▶ ACTIVITIES
[1] Reproduce word for word the part of the appeal passage that begins with the words "Finally, we have" and stops after "of the judgment.".
[2] Summarize the appeal passage in two sentences.
┌─ PASSAGE
Contrary to defendant's contention in his main brief, the sentence is not unduly harsh or severe. We agree with defendant and the People correctly concede, however, that the uniform sentence and commitment form should be amended to reflect that defendant was sentenced as a second felony drug offender (see People v. Ortega , 175 A.D.3d 1810, 1811, 109 N.Y.S.3d 800 [4th Dept. 2019] ).
Finally, we have reviewed the remaining contentions raised in defendant's pro se supplemental brief and conclude that none warrants reversal or modification of the judgment.
└─
┌─ DATA EXCERPTS
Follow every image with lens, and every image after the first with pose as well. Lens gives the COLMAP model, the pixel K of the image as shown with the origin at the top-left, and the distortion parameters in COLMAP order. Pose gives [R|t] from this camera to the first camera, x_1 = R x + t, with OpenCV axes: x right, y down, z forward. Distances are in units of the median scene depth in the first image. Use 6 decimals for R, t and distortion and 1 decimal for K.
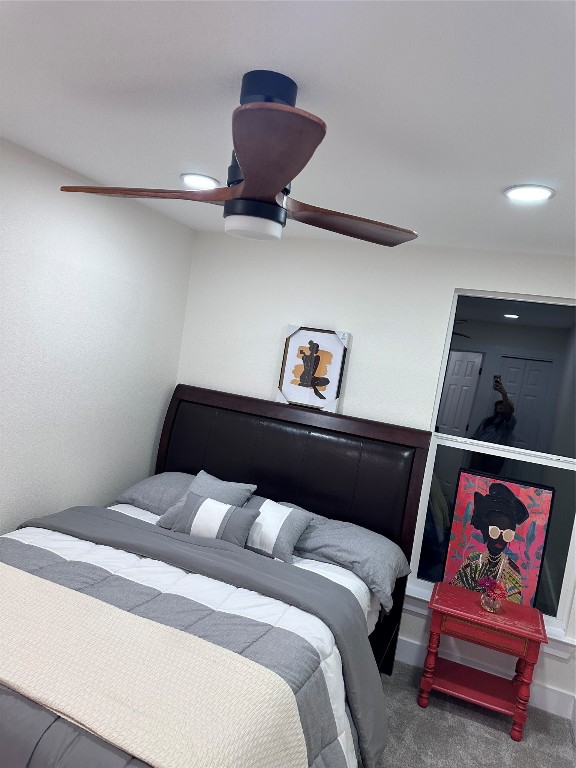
lens RADIAL K [[540.7, 0, 288.0], [0, 540.7, 384.0], [0, 0, 1]] dist [0.034232, -0.039740]
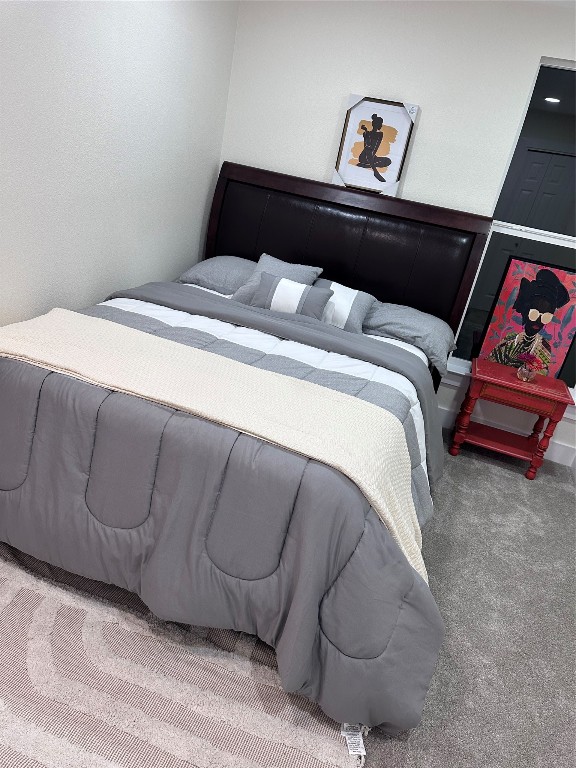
lens RADIAL K [[539.3, 0, 288.0], [0, 539.3, 384.0], [0, 0, 1]] dist [0.168088, -0.287920]
pose [[0.997895, 0.009178, 0.064199, -0.191343], [-0.030641, 0.939193, 0.342020, 0.041949], [-0.057156, -0.343267, 0.937497, -0.056304]]
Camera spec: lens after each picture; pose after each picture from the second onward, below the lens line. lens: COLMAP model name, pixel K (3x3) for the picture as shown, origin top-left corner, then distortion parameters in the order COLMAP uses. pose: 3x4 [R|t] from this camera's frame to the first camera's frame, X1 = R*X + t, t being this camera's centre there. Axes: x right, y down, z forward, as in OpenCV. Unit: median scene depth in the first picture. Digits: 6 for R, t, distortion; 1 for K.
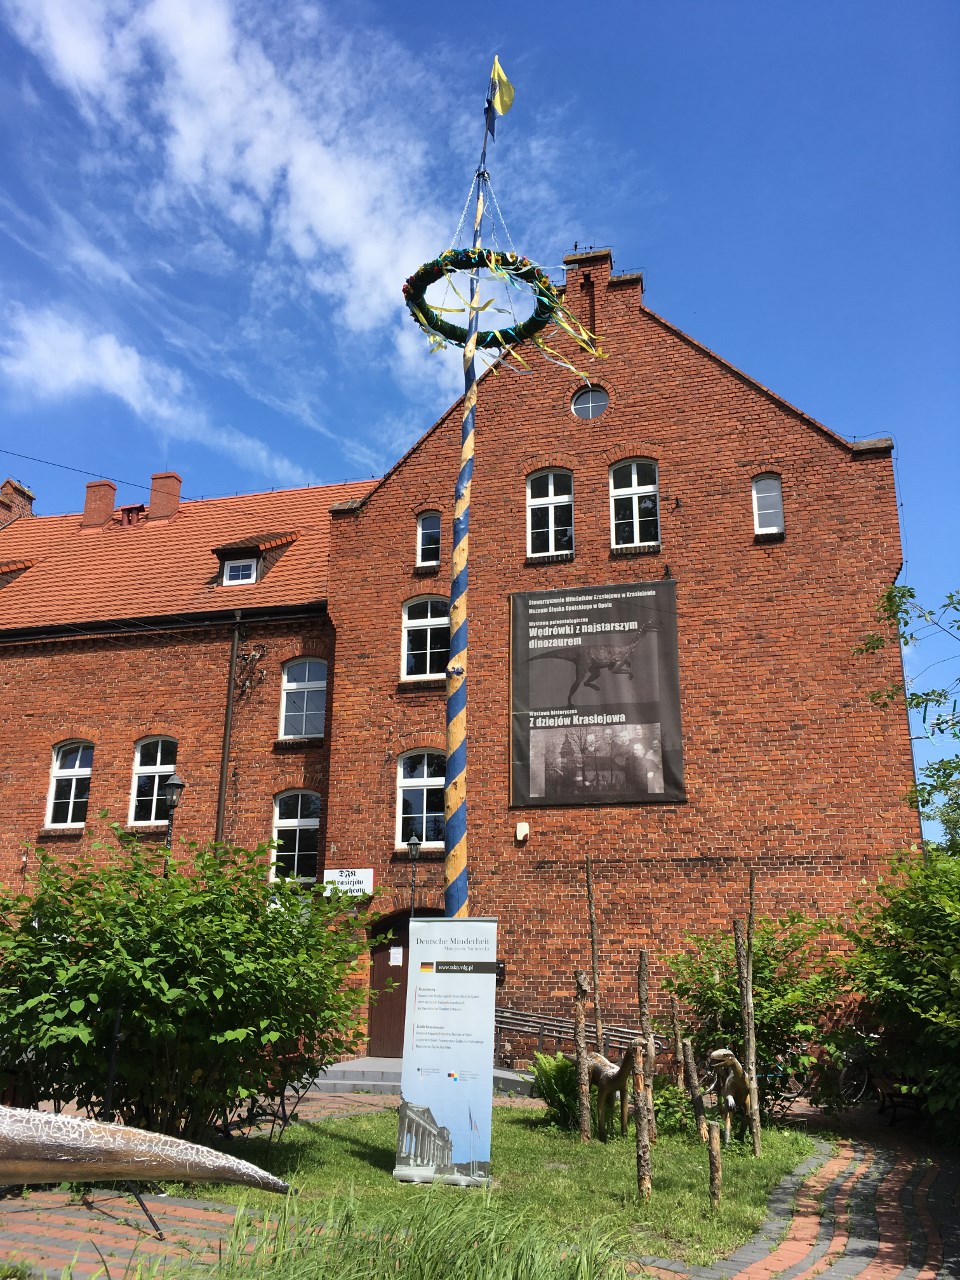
lens RADIAL K [[1087.0, 0, 480.0], [0, 1087.0, 640.0], [0, 0, 1]] dist [0.084200, -0.119795]
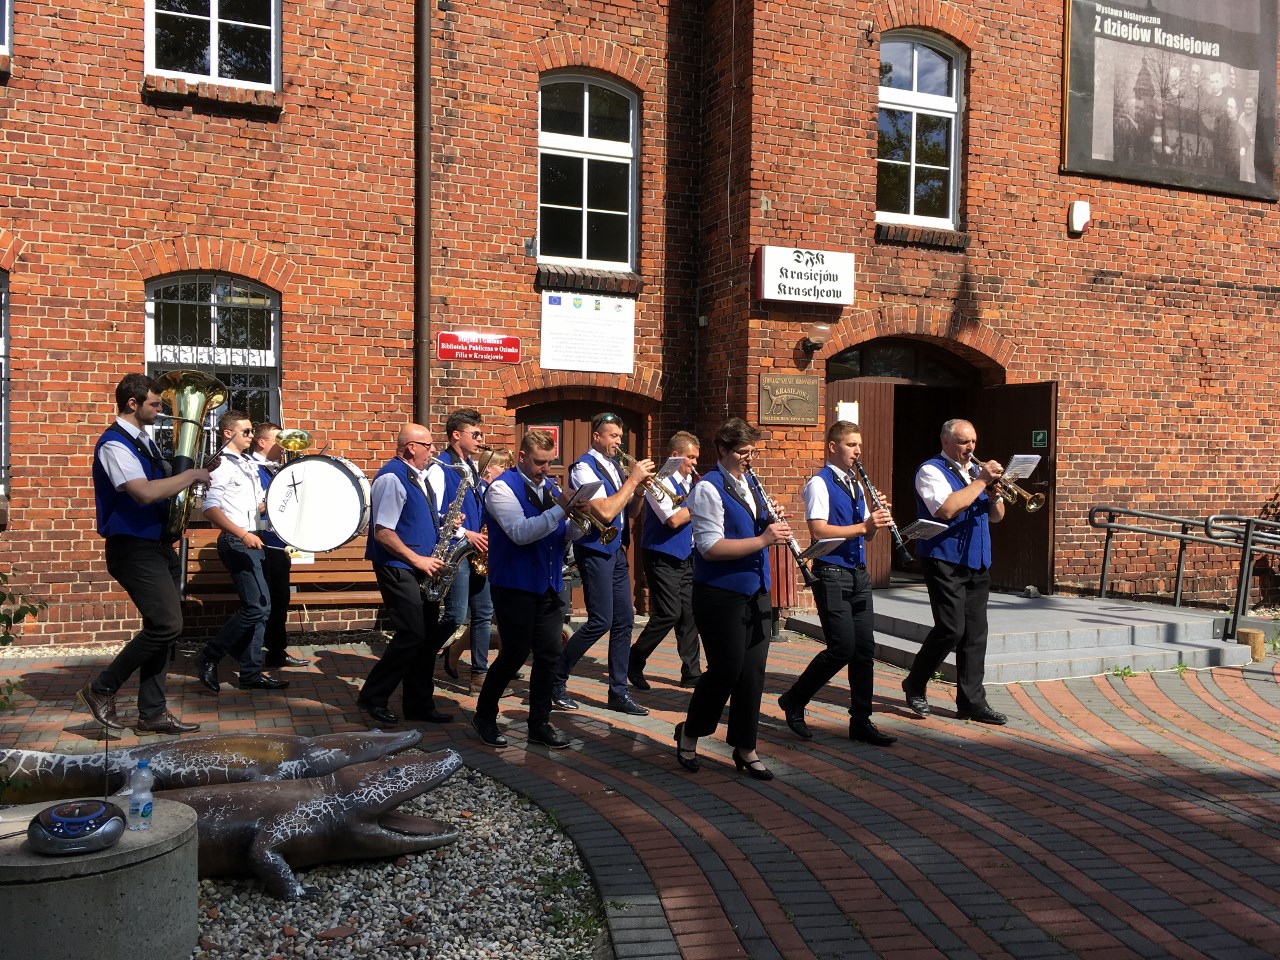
lens RADIAL K [[1087.0, 0, 661.9], [0, 1087.0, 478.5], [0, 0, 1]] dist [0.084200, -0.119795]
pose [[0.787743, -0.009160, 0.615935, -0.482970], [-0.187765, 0.948737, 0.254250, 0.196637], [-0.586689, -0.315935, 0.745641, 0.640899]]
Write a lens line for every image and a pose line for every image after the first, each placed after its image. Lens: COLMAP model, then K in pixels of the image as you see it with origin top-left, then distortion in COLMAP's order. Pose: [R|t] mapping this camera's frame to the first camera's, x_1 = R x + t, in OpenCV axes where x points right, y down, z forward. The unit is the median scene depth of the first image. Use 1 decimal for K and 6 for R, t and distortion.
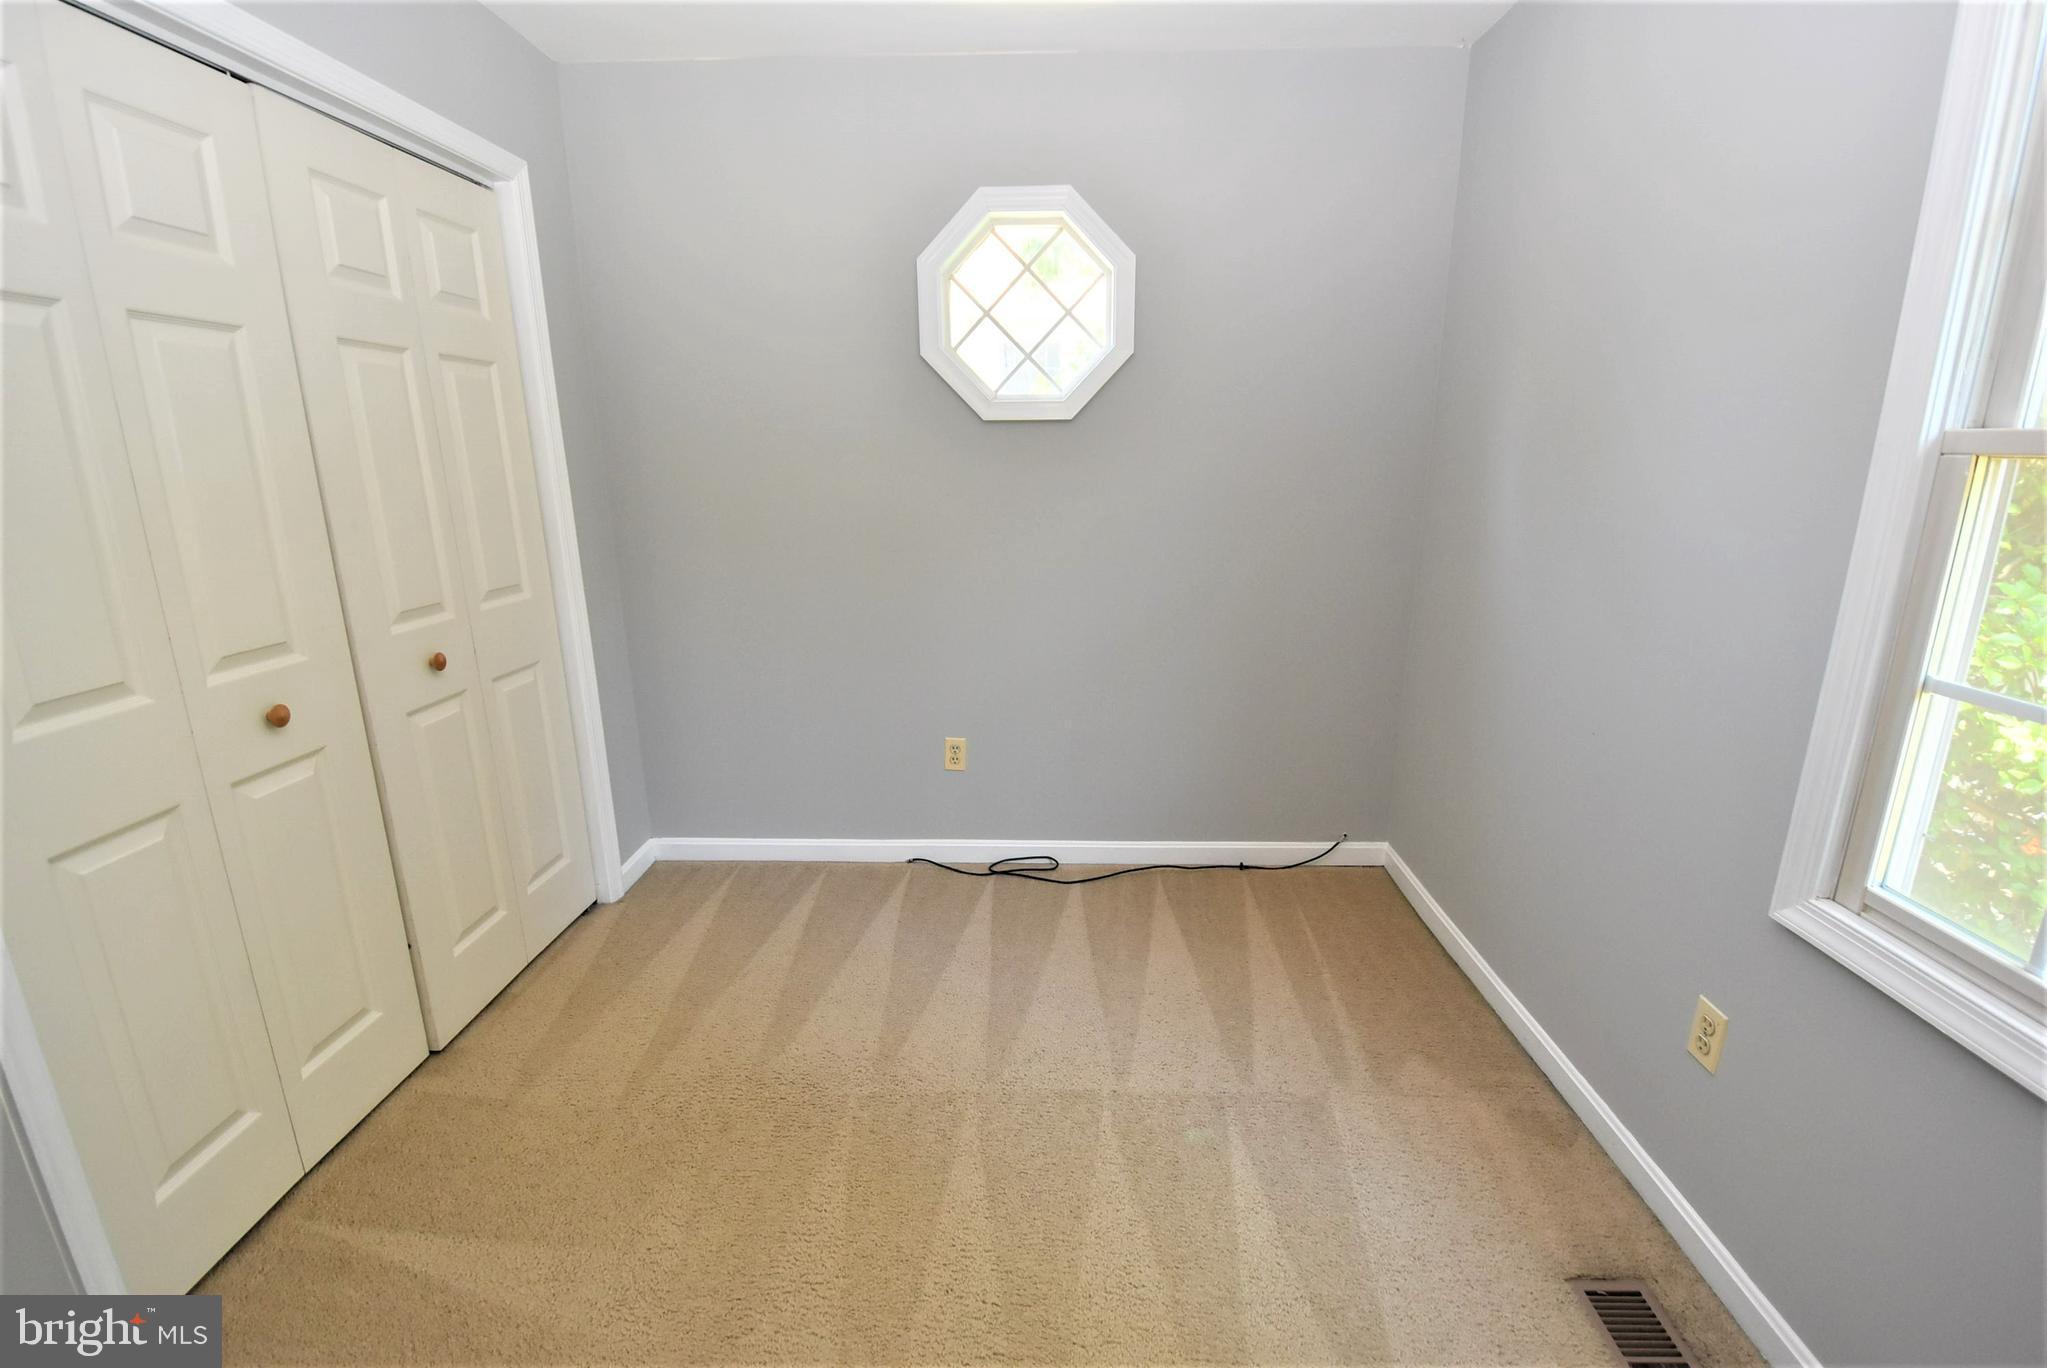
lens RADIAL K [[901.5, 0, 1023.5], [0, 901.5, 688.5], [0, 0, 1]] dist [0.007978, -0.017074]
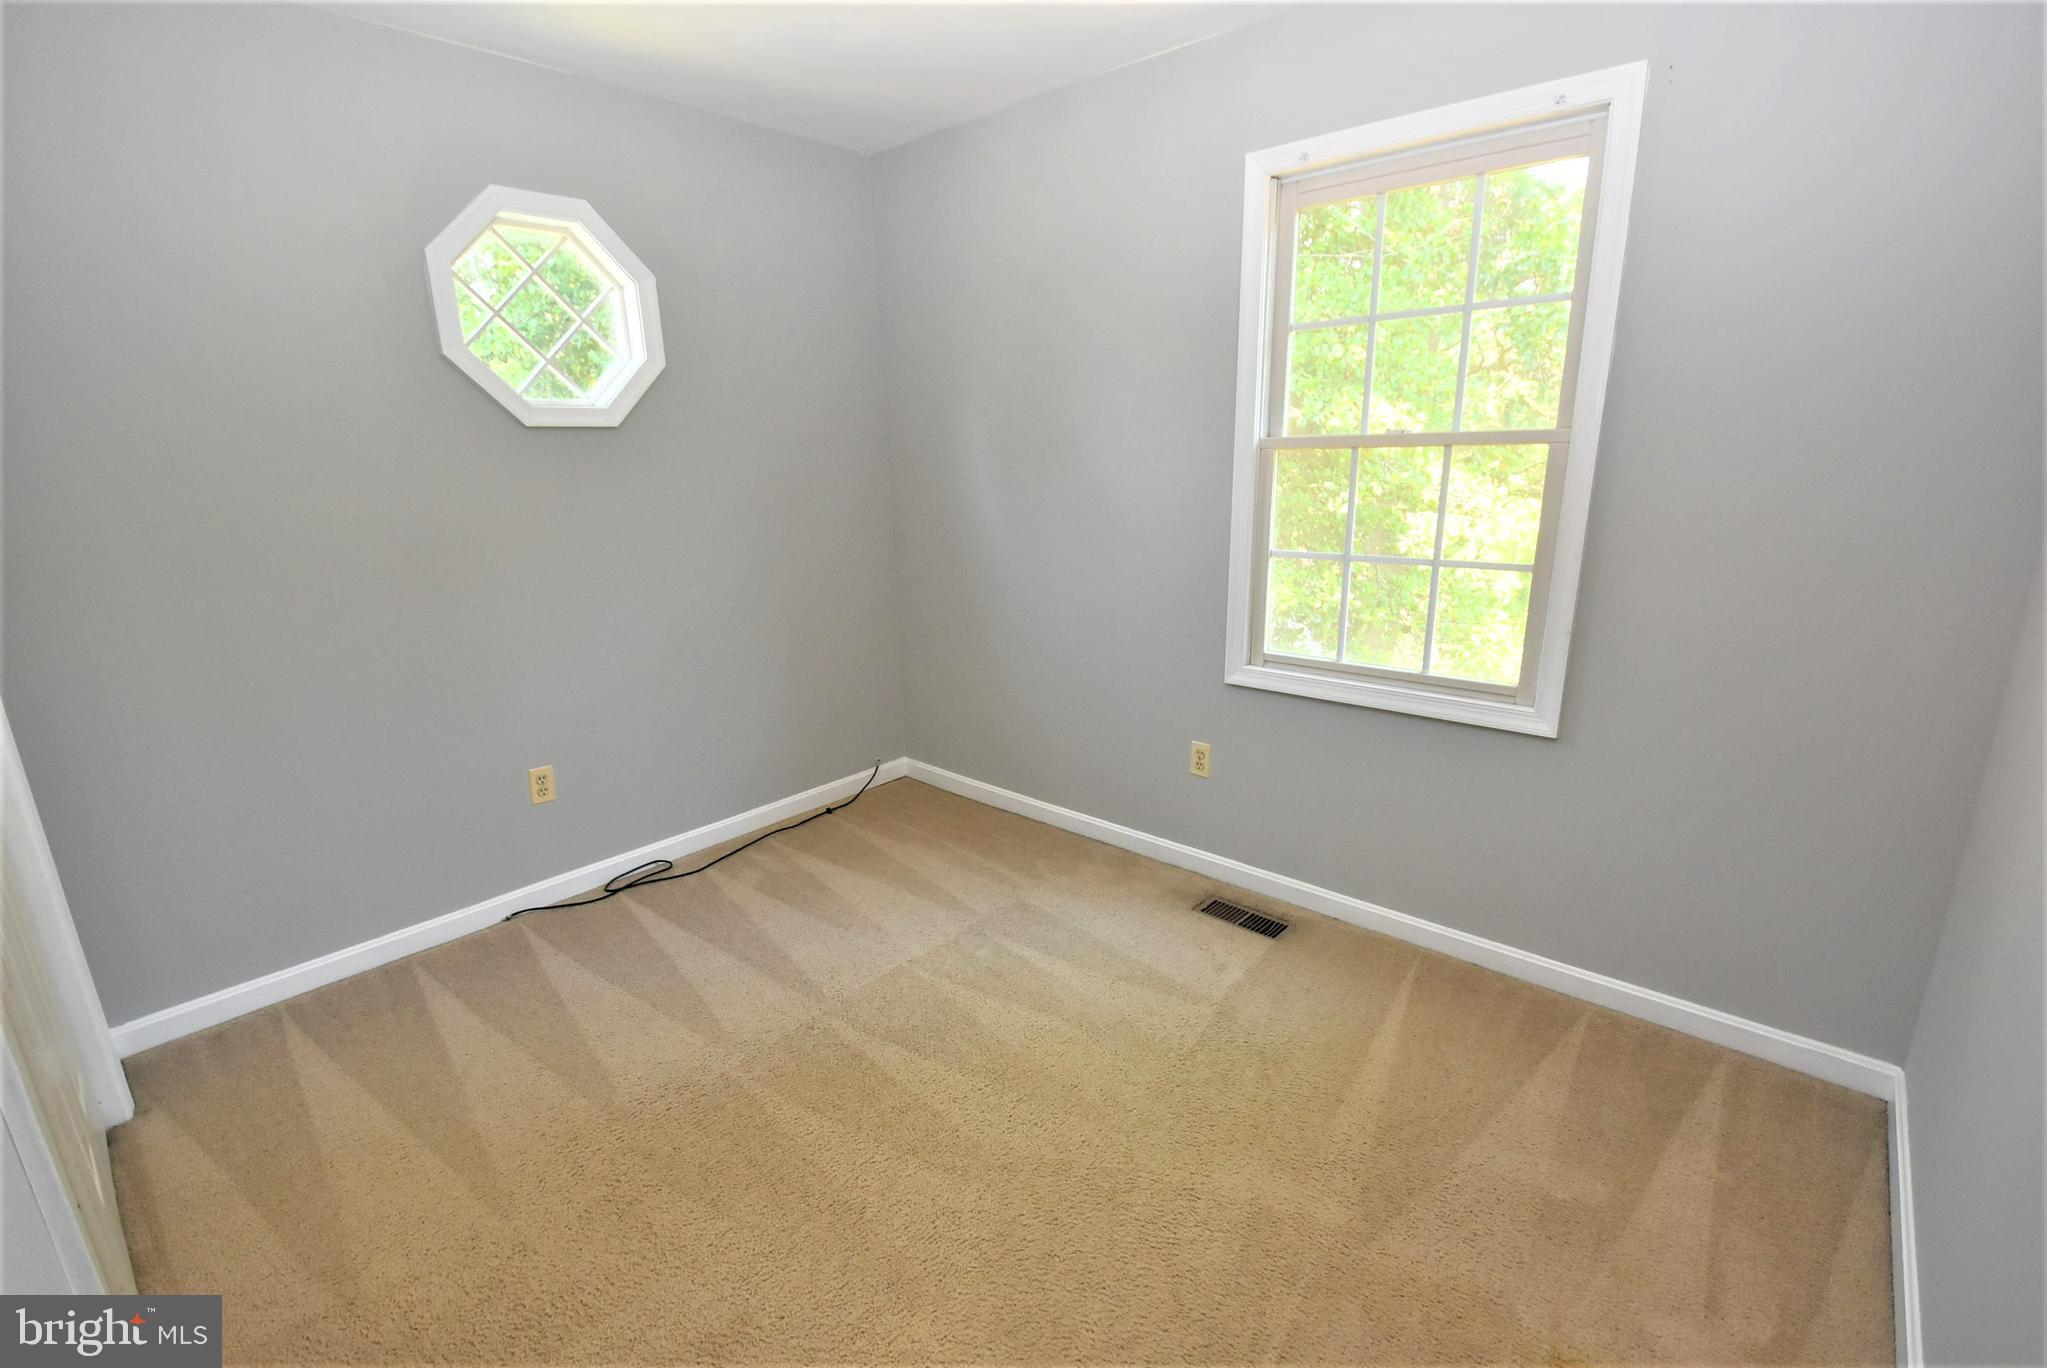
lens RADIAL K [[901.5, 0, 1037.2], [0, 901.5, 686.5], [0, 0, 1]] dist [0.007978, -0.017074]
pose [[0.629447, -0.201668, 0.750417, -0.494866], [0.209602, 0.974003, 0.085941, 0.001351], [-0.748240, 0.103194, 0.655353, 0.000141]]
└─
▶ RESPONSES BY ITEM NUMBER
[1]
Finally, we have reviewed the remaining contentions raised in defendant's pro se supplemental brief and conclude that none warrants reversal or modification of the judgment.

[2] The court holds that the defendant's sentence is not unduly harsh or severe, but it agrees, and the People concede, that the uniform sentence and commitment form should be amended to show the defendant was sentenced as a second felony drug offender. The court also concludes that none of the remaining contentions in the defendant's pro se supplemental brief warrants reversal or modification of the judgment.